
    Back in the early days, they did list all of the vintages/ages of the casks that went into the vatting. However, as that is very much against the EU regs (you can only indicate the age of the youngest whisky in the mix), it disappeared after the first batches (definitely by #5, although if you asked nicely they’d give you a few hints), replaced with a variety of flavour profiles, cask numbers and other ways of showing the make-up of the whisky that didn’t bash against the law. So, while it might seem like a small request, it almost certainly won’t be accommodated unless they go for the Compass Box/Bruichladdich ‘ask and we’ll tell’ approach or something similar.

    The whisky is excellent, though – definitely worth more than the usual Malt 7/10. The Tun 1401s were great things, and the 1509s have been worthy successors, if not quite reaching the same heights. And now I’ll have to dig some Balvenie out of the stash to drink tonight. I’d forgotten how much I like it…

    1. Henry says:

      Billy – thanks for the very thorough response. A lot of extra information in there, which I hope our readers pick up on! You do get a few hints on the liquid inside and agreed that they likely will not heed a “small” request for a number of reasons (such as those you have outlined). But, more importantly, as you also point out – the whisky itself is fantastic. A very worthy successor to the 1401 series and hopefully that theme was picked up (didn’t want to get too carried away with the Star Wars references). Very keen to know what bottles of The Balvenie you have stashed away in that case and hope you enjoy them!

  3. PBMichiganWolverine says:

    Great review. Out of curiosity, and understand it’s all one person’s opinion, how would you rank the 1509 batches? (Assuming you had them all?)

    1. Henry says:

      Hi PBMichiganWolverine – I have tried them all so I do have a tentative list in my head. There will likely be a follow up piece (given all the feedback this post has received), so I don’t want to give too much away. The one thing I try to remember is that the tasting notes are rather unique and that my palate is just one opinion, so others might rank them in a very different way. What I will say – the Batch No. 5 is going to clearly be tough to beat and Batch No. 1 was also a personal favourite, so it’s close between those two.

  4. NOTNICE_75 says:

    “…Malt took an Instagram poll of the readership’s thoughts on the distillery. The summary of the responses was along the lines of – Core range bad. Tun range good.”

    Well that’s a shame. Are we all so far up our own arses that we can’t appreciate a good standard malt whisky anymore? Balvenie is generally a “bad” whisky? Personally, I’ve always enjoyed a nice drop of the Doublewood or Caribbean Cask – good quality, reasonable price point, a thoroughly decent dram. Perhaps I’m just too mainstream? (Though I’m always happy to quaff limited edition bottlings, ancient Bowmores, and stuff out of decanters, too…)

○ ○ ○

Exercise instructions —
Answer these questions about the whisky comment thread:
(a) Under EU rules, which age can be indicated for the whisky in a vatting?
(b) Which two batches does Henry say are close as his favorites?
(c) Which two Balvenie whiskies does NOTNICE_75 say they have always enjoyed?

Given records —
○ ○ ○

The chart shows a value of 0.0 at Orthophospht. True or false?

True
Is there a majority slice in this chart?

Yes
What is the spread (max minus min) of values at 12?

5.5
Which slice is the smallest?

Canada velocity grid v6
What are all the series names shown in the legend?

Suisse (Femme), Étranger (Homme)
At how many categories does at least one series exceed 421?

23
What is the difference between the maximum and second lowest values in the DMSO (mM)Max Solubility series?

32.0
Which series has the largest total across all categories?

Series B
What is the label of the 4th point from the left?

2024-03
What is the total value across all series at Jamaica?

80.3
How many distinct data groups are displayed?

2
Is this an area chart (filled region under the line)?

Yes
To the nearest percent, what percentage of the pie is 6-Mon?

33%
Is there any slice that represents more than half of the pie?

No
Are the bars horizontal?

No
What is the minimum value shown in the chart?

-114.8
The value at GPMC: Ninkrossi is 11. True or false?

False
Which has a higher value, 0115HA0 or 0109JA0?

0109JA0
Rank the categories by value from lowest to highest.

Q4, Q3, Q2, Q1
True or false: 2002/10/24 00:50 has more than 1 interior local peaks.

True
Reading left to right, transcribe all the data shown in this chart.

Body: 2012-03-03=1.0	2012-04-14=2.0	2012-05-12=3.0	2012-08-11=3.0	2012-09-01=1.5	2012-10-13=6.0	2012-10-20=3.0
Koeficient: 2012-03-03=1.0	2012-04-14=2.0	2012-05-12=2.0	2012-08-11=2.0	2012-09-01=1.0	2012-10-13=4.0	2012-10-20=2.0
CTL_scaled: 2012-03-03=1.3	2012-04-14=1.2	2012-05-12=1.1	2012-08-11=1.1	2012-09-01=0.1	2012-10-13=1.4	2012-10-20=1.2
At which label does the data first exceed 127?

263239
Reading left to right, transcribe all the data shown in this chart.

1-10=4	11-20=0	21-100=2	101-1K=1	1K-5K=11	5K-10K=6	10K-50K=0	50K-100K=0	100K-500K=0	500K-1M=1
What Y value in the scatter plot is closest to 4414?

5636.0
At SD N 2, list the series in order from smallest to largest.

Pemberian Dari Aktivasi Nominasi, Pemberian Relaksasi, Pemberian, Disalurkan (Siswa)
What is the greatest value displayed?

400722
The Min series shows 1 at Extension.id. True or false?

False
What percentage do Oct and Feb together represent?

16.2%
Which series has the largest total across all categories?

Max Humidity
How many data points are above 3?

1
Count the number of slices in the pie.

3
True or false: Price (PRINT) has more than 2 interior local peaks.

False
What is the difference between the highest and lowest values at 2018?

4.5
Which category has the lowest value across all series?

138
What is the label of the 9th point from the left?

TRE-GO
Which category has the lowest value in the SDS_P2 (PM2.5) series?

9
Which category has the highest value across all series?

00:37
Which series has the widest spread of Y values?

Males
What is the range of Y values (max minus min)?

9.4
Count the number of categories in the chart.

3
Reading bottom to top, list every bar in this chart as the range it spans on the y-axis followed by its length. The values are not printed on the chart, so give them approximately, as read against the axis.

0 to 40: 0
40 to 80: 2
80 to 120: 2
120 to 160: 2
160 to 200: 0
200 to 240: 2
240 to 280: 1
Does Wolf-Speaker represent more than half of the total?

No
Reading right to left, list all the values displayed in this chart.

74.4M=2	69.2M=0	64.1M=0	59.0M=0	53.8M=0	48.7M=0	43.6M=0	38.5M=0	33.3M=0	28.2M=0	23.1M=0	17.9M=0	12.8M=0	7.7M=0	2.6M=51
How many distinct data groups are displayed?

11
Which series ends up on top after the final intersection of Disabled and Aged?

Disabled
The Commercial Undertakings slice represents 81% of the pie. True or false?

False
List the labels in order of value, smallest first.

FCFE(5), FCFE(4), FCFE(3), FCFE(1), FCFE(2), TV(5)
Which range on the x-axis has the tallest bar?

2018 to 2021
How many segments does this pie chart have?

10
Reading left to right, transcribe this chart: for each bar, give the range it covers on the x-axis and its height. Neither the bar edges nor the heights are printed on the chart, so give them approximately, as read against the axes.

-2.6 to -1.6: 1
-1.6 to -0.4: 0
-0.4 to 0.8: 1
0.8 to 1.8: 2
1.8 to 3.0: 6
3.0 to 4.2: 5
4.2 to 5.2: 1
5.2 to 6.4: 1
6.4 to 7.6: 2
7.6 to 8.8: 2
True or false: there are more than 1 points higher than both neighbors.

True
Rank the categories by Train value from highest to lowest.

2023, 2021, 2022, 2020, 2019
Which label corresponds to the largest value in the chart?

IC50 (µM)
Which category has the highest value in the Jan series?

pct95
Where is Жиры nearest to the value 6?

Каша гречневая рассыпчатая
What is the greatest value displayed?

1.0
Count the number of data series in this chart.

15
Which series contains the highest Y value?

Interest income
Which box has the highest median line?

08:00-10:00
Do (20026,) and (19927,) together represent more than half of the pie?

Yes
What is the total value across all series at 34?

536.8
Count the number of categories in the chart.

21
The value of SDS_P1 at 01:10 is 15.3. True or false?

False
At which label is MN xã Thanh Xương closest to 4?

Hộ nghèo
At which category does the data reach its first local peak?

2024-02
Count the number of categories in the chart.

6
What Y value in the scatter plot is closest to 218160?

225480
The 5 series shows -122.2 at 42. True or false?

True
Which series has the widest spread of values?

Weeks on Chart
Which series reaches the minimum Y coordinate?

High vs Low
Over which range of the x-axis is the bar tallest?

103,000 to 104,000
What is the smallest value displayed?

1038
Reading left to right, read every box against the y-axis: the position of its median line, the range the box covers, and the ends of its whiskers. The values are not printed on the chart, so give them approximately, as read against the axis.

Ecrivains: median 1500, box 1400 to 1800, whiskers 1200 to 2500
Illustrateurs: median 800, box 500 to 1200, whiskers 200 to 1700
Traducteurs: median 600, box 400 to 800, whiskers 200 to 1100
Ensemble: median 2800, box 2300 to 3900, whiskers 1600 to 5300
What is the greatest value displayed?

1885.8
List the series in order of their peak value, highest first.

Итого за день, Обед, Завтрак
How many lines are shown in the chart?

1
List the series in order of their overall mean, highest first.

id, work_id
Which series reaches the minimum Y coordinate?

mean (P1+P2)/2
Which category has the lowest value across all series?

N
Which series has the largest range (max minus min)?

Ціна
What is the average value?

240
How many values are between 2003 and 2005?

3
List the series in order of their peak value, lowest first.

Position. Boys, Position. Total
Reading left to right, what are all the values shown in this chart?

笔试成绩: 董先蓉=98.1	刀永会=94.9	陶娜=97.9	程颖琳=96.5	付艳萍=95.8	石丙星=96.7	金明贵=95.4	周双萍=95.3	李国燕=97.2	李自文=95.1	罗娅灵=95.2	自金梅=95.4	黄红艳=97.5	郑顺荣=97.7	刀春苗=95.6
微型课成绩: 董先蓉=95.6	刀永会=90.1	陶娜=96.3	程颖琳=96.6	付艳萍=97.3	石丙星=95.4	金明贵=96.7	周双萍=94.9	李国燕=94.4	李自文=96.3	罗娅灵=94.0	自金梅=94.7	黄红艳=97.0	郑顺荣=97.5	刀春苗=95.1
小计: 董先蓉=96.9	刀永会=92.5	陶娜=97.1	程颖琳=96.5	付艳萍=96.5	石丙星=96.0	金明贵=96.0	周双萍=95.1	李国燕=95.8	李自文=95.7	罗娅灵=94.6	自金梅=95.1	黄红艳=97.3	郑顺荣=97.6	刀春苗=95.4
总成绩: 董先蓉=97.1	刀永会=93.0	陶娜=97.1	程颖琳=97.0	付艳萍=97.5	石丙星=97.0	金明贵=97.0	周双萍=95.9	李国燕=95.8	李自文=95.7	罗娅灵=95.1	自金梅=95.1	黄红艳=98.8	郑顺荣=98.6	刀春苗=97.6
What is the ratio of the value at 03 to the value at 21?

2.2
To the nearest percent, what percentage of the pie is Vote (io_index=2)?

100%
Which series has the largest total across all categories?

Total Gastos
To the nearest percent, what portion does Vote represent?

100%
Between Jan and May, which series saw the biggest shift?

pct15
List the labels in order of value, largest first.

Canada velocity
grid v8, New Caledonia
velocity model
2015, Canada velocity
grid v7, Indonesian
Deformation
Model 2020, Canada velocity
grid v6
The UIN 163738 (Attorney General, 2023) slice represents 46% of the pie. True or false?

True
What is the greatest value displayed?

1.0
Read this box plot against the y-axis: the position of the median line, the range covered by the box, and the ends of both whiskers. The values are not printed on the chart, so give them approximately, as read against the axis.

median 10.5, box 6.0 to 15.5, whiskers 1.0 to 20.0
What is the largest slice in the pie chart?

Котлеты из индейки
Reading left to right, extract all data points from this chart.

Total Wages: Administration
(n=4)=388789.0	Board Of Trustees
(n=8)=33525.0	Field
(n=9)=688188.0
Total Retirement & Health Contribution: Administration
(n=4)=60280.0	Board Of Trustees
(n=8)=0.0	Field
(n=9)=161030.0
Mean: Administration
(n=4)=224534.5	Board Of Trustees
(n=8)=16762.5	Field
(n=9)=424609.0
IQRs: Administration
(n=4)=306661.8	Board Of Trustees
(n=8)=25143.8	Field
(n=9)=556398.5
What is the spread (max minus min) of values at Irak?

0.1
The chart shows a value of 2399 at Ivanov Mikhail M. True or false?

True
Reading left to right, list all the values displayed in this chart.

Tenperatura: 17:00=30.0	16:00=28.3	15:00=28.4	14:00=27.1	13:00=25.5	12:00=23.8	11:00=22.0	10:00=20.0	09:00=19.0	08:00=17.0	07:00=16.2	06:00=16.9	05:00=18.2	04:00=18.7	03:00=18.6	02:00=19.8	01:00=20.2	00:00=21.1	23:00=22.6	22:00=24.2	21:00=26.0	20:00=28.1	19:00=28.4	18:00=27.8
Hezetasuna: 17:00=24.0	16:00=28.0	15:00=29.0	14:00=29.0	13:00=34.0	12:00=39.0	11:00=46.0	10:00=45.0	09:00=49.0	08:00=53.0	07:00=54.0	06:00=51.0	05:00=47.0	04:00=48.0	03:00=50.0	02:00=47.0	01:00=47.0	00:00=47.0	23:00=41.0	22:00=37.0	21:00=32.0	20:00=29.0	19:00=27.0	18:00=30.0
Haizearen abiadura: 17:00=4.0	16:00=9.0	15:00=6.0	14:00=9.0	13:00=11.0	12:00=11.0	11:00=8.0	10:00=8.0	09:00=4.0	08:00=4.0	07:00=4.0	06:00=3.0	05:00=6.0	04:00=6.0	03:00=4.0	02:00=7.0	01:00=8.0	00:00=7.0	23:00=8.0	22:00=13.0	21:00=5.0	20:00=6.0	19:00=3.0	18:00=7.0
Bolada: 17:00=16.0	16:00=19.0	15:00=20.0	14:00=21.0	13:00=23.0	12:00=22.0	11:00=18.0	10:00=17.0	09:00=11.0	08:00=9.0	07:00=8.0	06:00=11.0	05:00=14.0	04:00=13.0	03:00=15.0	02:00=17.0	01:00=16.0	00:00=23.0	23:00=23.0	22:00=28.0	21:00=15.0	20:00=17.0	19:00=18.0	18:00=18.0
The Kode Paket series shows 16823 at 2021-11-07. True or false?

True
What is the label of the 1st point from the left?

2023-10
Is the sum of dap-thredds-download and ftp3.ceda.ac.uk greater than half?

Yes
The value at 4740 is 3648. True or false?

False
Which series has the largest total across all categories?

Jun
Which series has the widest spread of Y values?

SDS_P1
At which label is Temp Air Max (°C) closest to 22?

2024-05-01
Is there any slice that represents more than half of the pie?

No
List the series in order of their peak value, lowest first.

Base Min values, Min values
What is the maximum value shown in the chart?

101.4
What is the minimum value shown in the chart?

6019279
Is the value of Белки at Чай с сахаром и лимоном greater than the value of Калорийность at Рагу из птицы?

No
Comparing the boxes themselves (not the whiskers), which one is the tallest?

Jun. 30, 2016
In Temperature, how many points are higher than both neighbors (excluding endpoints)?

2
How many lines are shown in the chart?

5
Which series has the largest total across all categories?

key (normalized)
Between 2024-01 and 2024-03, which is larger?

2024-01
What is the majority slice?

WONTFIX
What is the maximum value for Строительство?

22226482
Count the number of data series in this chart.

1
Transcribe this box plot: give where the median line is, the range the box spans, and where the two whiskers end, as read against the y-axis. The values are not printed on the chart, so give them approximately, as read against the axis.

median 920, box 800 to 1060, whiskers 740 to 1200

○ ○ ○

Result for this exercise —
(a) Only the age of the youngest whisky in the mix.
(b) Batch No. 5 and Batch No. 1.
(c) The Doublewood and the Caribbean Cask.